Kye Walker Photo Credit: The Walker Legal Group via Facebook.
A key advisor to the V.I. Public Services Commission (PSC) has recommended the panel approve the WAPA request for a total $29.7 million increase in the base utility rate.
Hearing Examiner Kye Walker, whose technical report is a guide-post for PSC decision-making, said the Commission should OK the rate hike, provided the increase be tied to “a corresponding reduction in the LEAC and having a zero impact on the current overate rates charged to consumers.”
The PSC votes on the proposed rate changes at 10 a.m. today at the Commission offices in Barbel Plaza on St. Thomas.
According to the Examiner’s final report, obtained by the Consortium late Wednesday, the PSC should order an “automatic” reduction in the base utility rate down the line, when the Water and Power Authority provides evidence it has favorably refinanced its massive operating debts.
WAPA has argued that increasing the base rate paid by homeowners and businesses will cast the authority in a better light on Wall Street as the Authority attempts to refinance longstanding debts to VITOL, the Dutch company that provides liquid propane fuel powering WAPA’s generators, and other creditors.
“The Commission should also order the automatic downward adjustment of the base rate be triggered by any future increase to the LEAC such that ratepayers would not experience an increase in their overall bill,” Ms. Walker recommended. “ … The use of an automatic rate adjustment in this manner would provide an incentive to the Authority to deliver on the promises of refinanced debt and reduction in generation costs …”

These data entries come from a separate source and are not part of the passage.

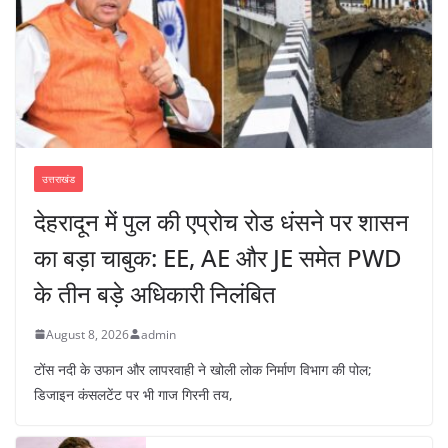
उत्तराखंड
देहरादून में पुल की एप्रोच रोड धंसने पर शासन
का बड़ा चाबुक: EE, AE और JE समेत PWD
के तीन बड़े अधिकारी निलंबित
August 8, 2026
admin
टोंस नदी के उफान और लापरवाही ने खोली लोक निर्माण विभाग की पोल;
डिजाइन कंसलटेंट पर भी गाज गिरनी तय,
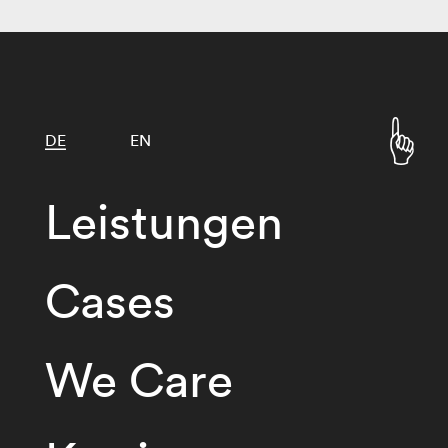
DE
EN
Leistungen
Cases
We Care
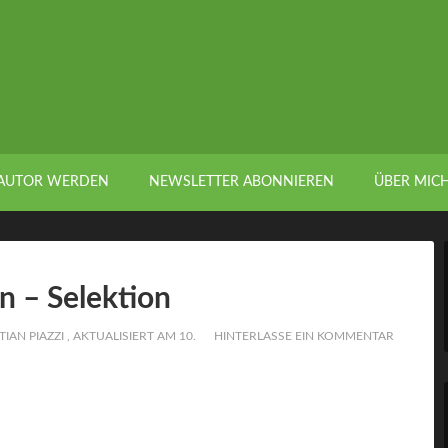
AUTOR WERDEN
NEWSLETTER ABONNIEREN
ÜBER MIC
n – Selektion
TIAN PIAZZI
, AKTUALISIERT AM
10.
HINTERLASSE EIN KOMMENTAR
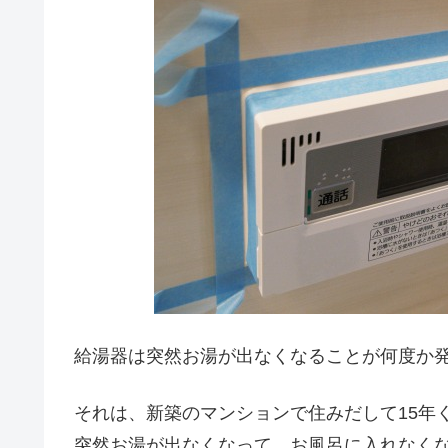
給湯器は突然お湯が出なくなることが何度か
それは、新築のマンションで住みだして15年
突然お湯が出なくなって、お風呂に入れなく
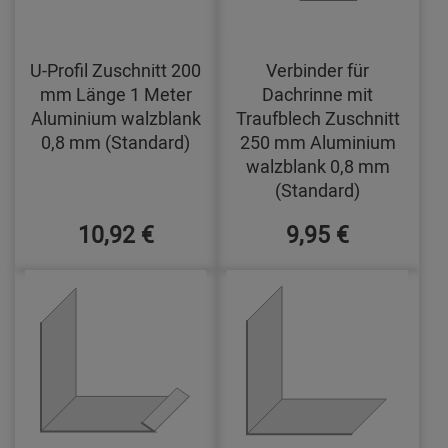
U-Profil Zuschnitt 200
Verbinder für
mm Länge 1 Meter
Dachrinne mit
Aluminium walzblank
Traufblech Zuschnitt
0,8 mm (Standard)
250 mm Aluminium
walzblank 0,8 mm
(Standard)
10,92 €
9,95 €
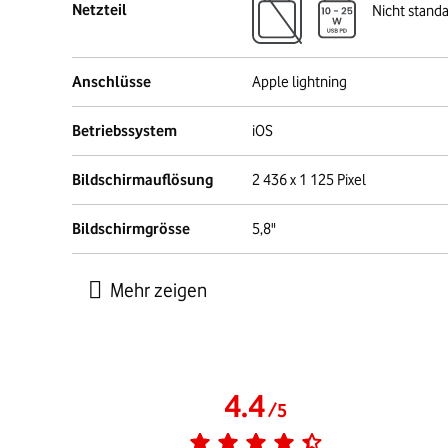
Netzteil
Nicht stand
Anschlüsse
Apple lightning
Betriebssystem
iOS
Bildschirmauflösung
2 436 x 1 125 Pixel
Bildschirmgrösse
5,8"
4.4
/
5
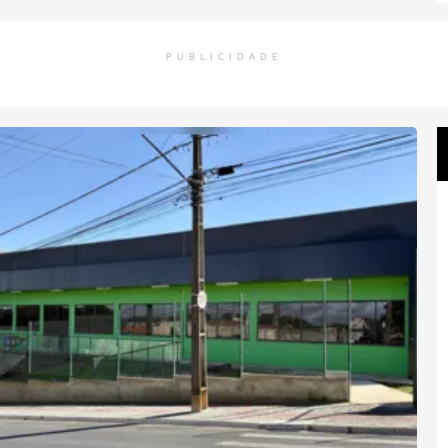
PUBLICIDADE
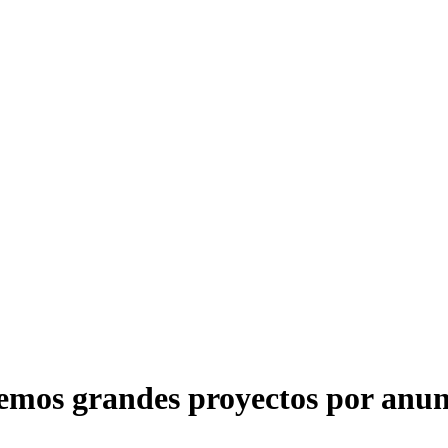
emos grandes proyectos por anun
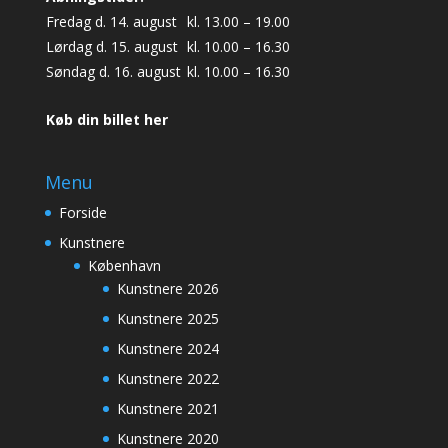
Fredag d. 14. august
kl. 13.00 – 19.00
Lørdag d. 15. august
kl. 10.00 – 16.30
Søndag d. 16. august
kl. 10.00 – 16.30
Køb din billet her
Menu
Forside
Kunstnere
København
Kunstnere 2026
Kunstnere 2025
Kunstnere 2024
Kunstnere 2022
Kunstnere 2021
Kunstnere 2020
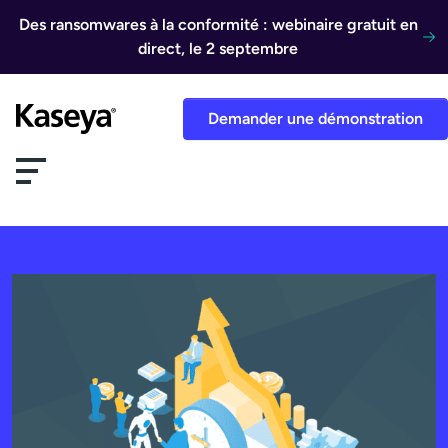
Aller au contenu
Des ransomwares à la conformité : webinaire gratuit en
direct, le 2 septembre
Demander une démonstration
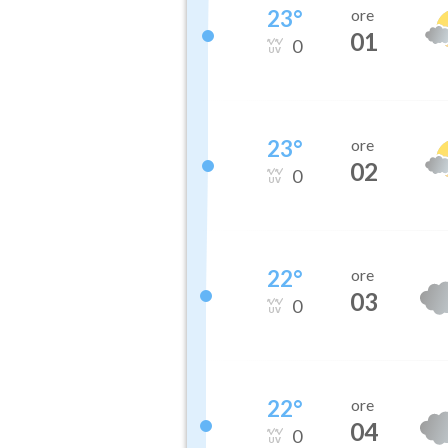
23
°
ore
01
0
23
°
ore
02
0
22
°
ore
03
0
22
°
ore
04
0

"For the reasons stated above, the Hearing Examiner recommends the Commission approve the Authority’s most recently revised request for a base rate increase of $29,733,687.00, which increase would be tied to a corresponding reduction in the LEAC and having a zero impact on the current overall rates charged to consumers." Ms. Walker wrote.
Ms. Walker told commissioners that it was “difficult, nearly impossible for the hearing examiner to conduct an appropriate investigation” because of WAPA’s “inconsistency in the methodologies” used to arrive at its proposed rate changes.
“That the Authority further revised its proposed base rate increase after evidentiary hearings were conducted further complicates the work of both the Hearing Examiner and the Commission to determine whether rates are just and reasonable and deprived the public of the opportunity to express its opinion regarding a base rate increase that would result in zero impact to consumer bills,” she wrote.
Nonetheless, Ms. Walker said the “emergency nature” of base rate increase and overwhelming testimony of ratepayers opposed to any increase in their monthly bill leaves her with sufficient information to make her recommendation.